An introduction to acceptance and change.
Some of us are born with higher levels of emotional sensitivity than others, and therefore, we experience emotions on a more profound level. In talking to children about this, we sometimes refer to “those big feelings.” There are up sides to big feelings. For example, we may be able to feel compassion for others very deeply. And, there can be a difficult side too. Those big emotions are sometimes hard to handle and hard to bear. Dialectical Behavior Therapy (DBT) is a type of therapy developed to provide skills and help to adults and youth with sensitive emotional bodies and minds. DBT views the capacity to manage intense emotions (emotion regulation) as a core skill to be strengthened. DBT sees emotional dysregulation as a core problem to be addressed. What are some examples of emotional dysregulation, you may ask. In children it might be expressed in frequent meltdowns and tantrums over what may seem to an adult as “little things.” In teens and young adults, dysregulation may express in inclinations to self-harm, suicidal thoughts, spiking anxiety, frequent angry outbursts and more. DBT helps us learn how to be increasingly balanced in the face of our strong emotions. The more we can do this, the better our relationships can be and the more likely we are to reach our personal goals.
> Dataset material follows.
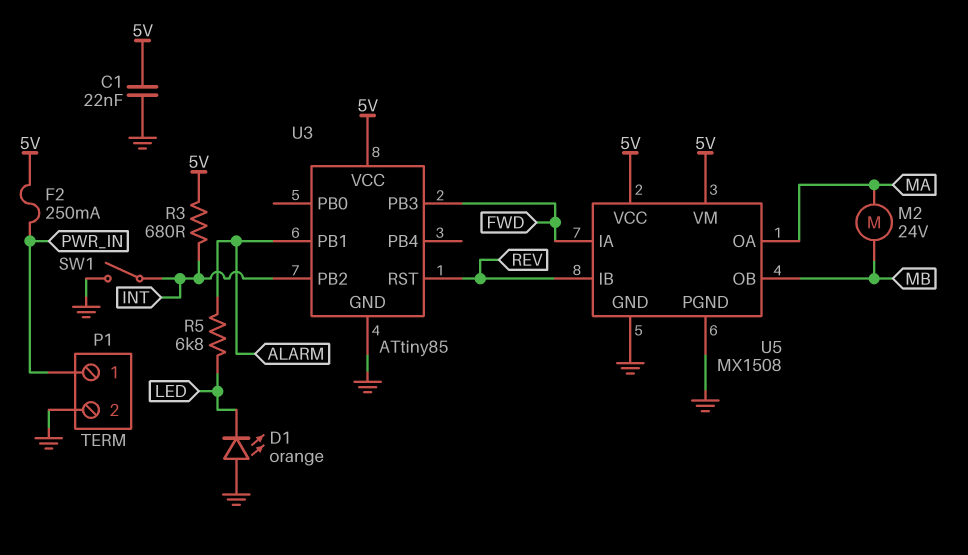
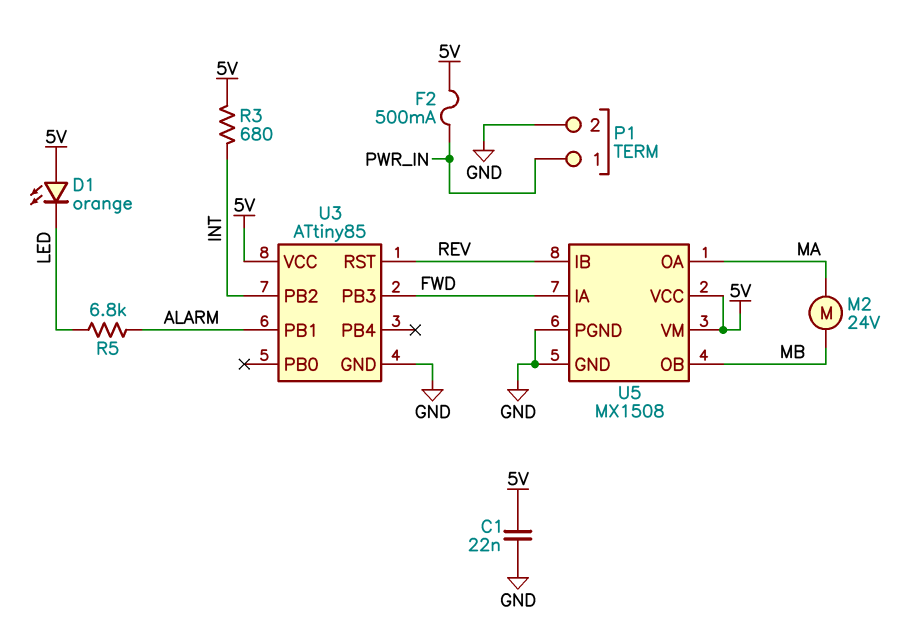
D1: LED orange (A GND, K LED) -> LED orange (A 5V, K LED)
F2: 250mA (5V, PWR_IN) -> 500mA (5V, PWR_IN)
SW1: switch (GND, INT) -> none

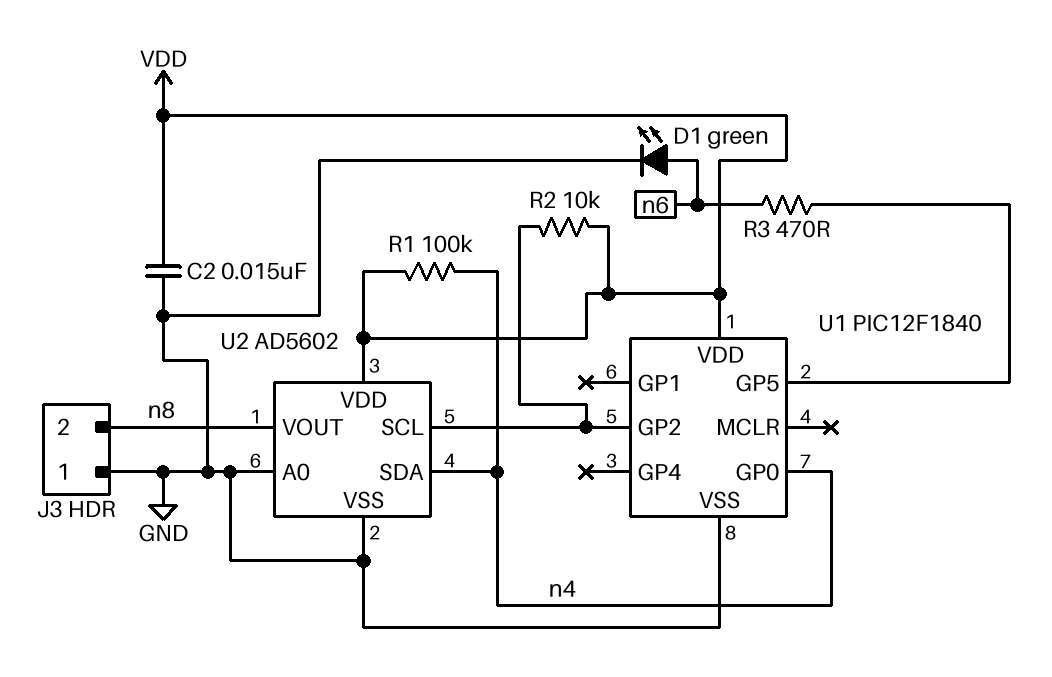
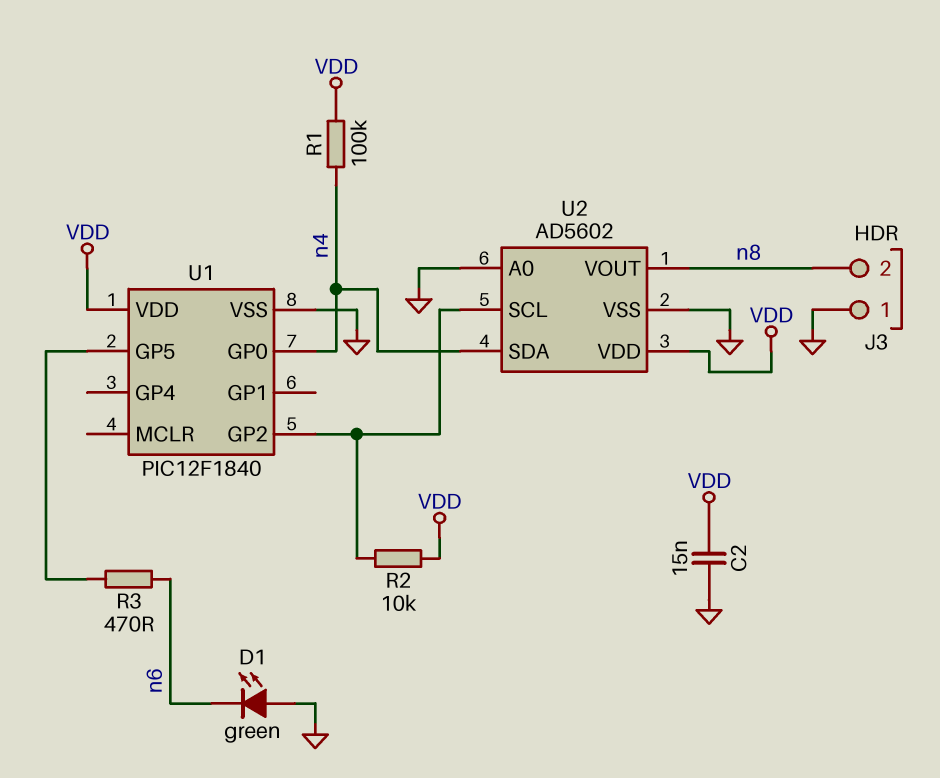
D1: LED green (A n6, K GND) -> LED green (A GND, K n6)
The good news is, no matter what, our emotions are there for a reason, and they make sense. The hard work is learning how to validate and trust ourselves again. DBT combines ancient Buddhist wisdom and mindfulness practices, with cutting-edge research in western psychology to help individuals in DBT to “go with the flow” of life itself. This sounds simple, yet for anyone who has tried to change a behavior or accomplish a goal like losing weight, waking up earlier, or meditating daily, we know that “going with the flow,” particularly when the flow goes where we don’t want it to, is extremely difficult. Changing a behavior in the face of a strong emotion is much harder. DBT helps those of us who are more sensitive to accept that part of ourselves, while also challenging us to try new skills that will lead ultimately to better outcomes. So we learn to love and trust our emotional experiences and we learn how to respond rather than react to our emotional experiences for the sake of our longer term goals. We learn how to be in relationships with more ease and how to respond to our own needs with compassion and wisdom.